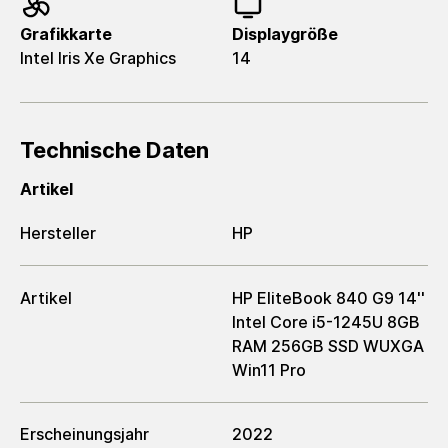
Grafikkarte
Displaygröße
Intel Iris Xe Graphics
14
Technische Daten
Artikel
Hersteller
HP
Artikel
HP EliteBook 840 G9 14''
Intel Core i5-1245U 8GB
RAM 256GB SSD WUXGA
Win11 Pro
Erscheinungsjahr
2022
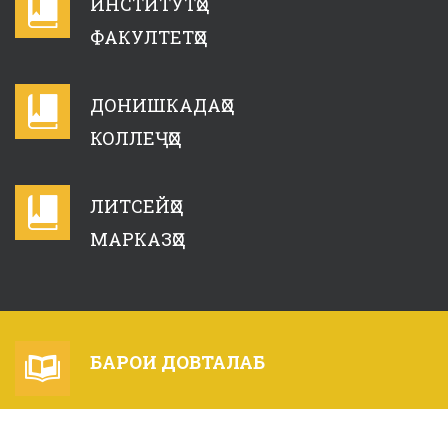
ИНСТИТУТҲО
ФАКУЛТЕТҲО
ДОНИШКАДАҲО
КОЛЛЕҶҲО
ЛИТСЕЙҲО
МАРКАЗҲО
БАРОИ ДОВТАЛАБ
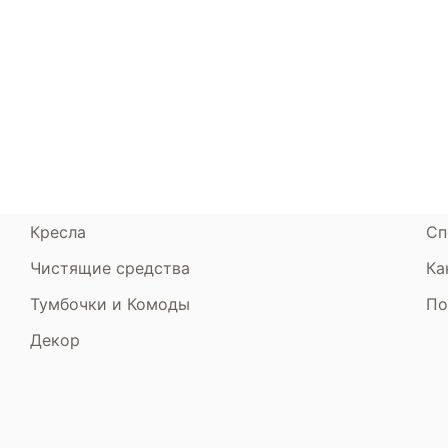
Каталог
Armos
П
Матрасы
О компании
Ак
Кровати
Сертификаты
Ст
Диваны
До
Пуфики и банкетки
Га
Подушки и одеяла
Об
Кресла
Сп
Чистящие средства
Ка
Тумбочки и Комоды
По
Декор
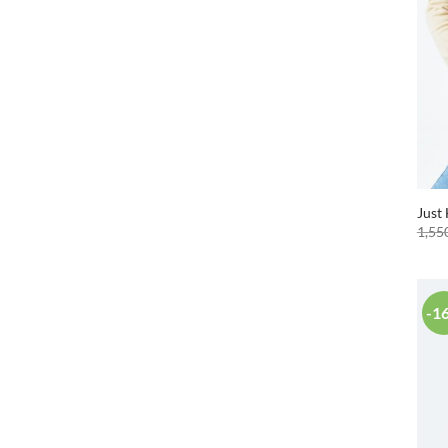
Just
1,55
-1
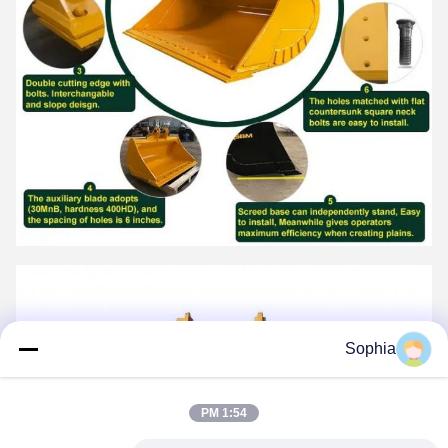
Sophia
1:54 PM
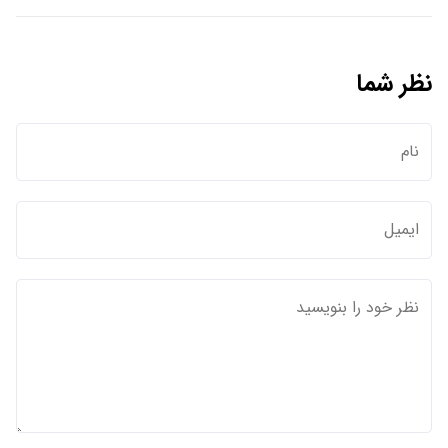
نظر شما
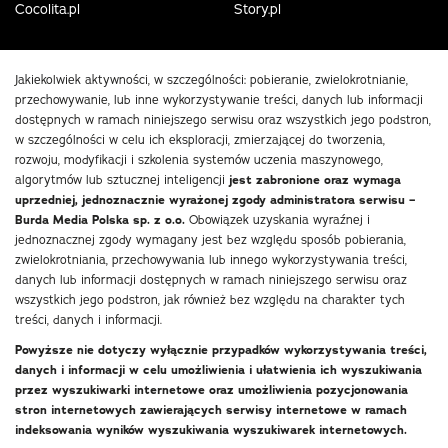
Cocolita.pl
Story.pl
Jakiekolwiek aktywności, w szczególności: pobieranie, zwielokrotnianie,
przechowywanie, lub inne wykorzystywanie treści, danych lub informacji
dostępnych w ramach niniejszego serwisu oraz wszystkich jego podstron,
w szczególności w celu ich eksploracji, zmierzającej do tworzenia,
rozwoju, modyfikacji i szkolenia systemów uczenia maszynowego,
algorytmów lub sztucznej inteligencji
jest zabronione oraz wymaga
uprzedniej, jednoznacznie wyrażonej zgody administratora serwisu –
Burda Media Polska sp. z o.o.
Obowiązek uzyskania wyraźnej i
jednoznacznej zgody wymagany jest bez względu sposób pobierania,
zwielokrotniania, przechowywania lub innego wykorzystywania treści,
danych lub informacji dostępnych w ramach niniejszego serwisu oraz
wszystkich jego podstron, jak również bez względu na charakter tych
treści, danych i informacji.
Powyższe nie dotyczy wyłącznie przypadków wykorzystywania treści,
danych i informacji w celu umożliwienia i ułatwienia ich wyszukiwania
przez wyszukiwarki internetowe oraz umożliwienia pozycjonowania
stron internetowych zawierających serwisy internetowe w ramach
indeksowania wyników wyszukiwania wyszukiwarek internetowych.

Exercise => Gather from the entries above all lines that include the string "internetowych".

Task output =>
stron internetowych zawierających serwisy internetowe w ramach
indeksowania wyników wyszukiwania wyszukiwarek internetowych.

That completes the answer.